De vier meest opvallende passages over de inhoudelijke motivatie van de FDF zijn:

  1. "Zolang de angst zorgt dat ik de dag erna met die man in gesprek kom, dan is die angst oké, hij is functioneel. Iedereen stelt FDF ter discussie: moet het zo? De boer had LTO als belangrijke club. Sturen nette brieven hoor. Polderen dertig jaar mee. Zij liepen tegen een muur op. Zij zeggen ook: met de FDF erbij zitten we weer aan tafel bij de overheid. En dan roept Rutte wel: mensen kunnen enkel op democratische wijze invloed uitoefenen, wij van de politiek laten ons daarbuiten niet intimideren. De werkelijkheid? Je moet eerst snoeihard met je vuist op tafel slaan, voor Den Haag jou serieus neemt. Dan zeg je daarna: ja sorry, had iets minder hard gekund. Alleen met democratische methodes komen wij boeren er niet meer.’’

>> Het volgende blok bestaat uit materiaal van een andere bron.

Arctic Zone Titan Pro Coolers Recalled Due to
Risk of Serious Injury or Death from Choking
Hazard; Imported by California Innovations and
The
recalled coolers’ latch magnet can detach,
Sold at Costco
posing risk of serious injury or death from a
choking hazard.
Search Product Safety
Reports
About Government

  2. "Via stemrecht krijg je Ruttes democratische invloed, zegt hij. Maar het voedselsysteem kent lage marges waardoor de schaalvergroting aangejakkerd werd. Er ontstonden minder boeren die het voedsel gingen vervaardigen in Nederland. Vijftig jaar terug waren er grofweg 400.000 boeren in Nederland. Als we destijds op één partij stemden, hadden we veel invloed. Nu hebben we 50.000 boeren. Via stemrecht invloed uitoefenen is daarmee over voor de boer, we zijn met te weinig.’’
    Schouten wil naar een Ot en Sien-landbouw toe. Kringlooplandbouw, lekker kleinschalig. Prima. Als ik morgen 25 koeien kan melken en mijn geld kan verdienen, mooi! Maar dan moet die melk 2 euro per liter worden. Dat gaat nooit gebeuren. We zeggen: we hebben vrijemarkteconomie voor de boeren. Echter, binnen de markt moeten wij qua prijs alles accepteren. De zuivelbedrijven zijn bijna monopolisten en bepalen de prijs. Een alternatieve afnemer is er niet. Dan wordt het slikken of stikken. De enige manier waarop wij dan nog ons inkomen kunnen sturen – vermeerderen – is volume draaien. Meer liters melk is meer omzet. Daar komen al die grotere boerenbedrijven van. Maar nu, in Nederland 2020, kan de boer niet meer groeien. De ruimte is op. Dus dit systeem is verrot geworden voor de boer.’’

  3. "De boerenprijzen moeten gewoon omhoog. Jij en ik weten: er zijn in dit land veel mensen die moeite hebben om hun voedsel te betalen, juist dat maakt de discussie lastig. We moeten ons boerenvoedsel voor iedereen betaalbaar houden. We zeggen een vrijemarkteconomie te willen voor de boer, ik denk dat dat niet kan. Als de Nederlandse boer zegt: mijn melk moet 45 cent opbrengen, maar de boer in Duitsland zegt: hij kost hier 37 cent per liter… Ja, dan rijden de vrachtwagens naar Duitsland.’’

  4. "Nederland wil vrijhandel, maar voor de landbouw moeten we toch naar protectionisme toe, vrees ik."

Die laatste opmerking is spannend. Nederland exporteert het leeuwendeel van zijn productie. Veel van die export blijft in Europa en gaat voor een belangrijk deel naar Duitsland. De interviewer vergat helaas door te vragen hoe de FDF de relatie tussen Nederlandse en Duitse boeren ziet.

In de jaren '30 ontwikkelde de veelgenoemde na-oorlogse landbouwminister en Eurocommissaris Sicco Mansholt zijn ideeën voor de Nederlandse landbouw die hij wilde reguleren in samenhang met de Duitse productie- en afnemersmarkt. Nederland zag hij agrarisch-economisch de facto als een deelstaat van Duitsland. Na WO II moest hij die gedachte anders formuleren omdat er een smet op rustte vanwege het oordeel van heel Europa over Hitler-Duitsland. Het Europese landbouwbeleid zag hij achteraf als een ecologisch fiasco omdat zijn reguleringsgedachten het onderspit hadden moeten delven in de liberale economie die zich zowel binnen als buiten de Unie ontwikkelde. Daardoor ontstond de prijsdruk die boeren dwingt meer voor minder te produceren. Dat is goed voor de consument en de rest van de economie (er blijft immers meer geld over voor non-food consumptie), maar slecht voor de boer in Nederland die nu eenmaal een hoge kostprijs heeft en daarom gedurende inmiddels ruim 50 jaar altijd net wat meer druk op het natuurlijke systeem heeft moeten zetten dan we zouden willen om zijn boerderij economisch rond te kunnen rekenen.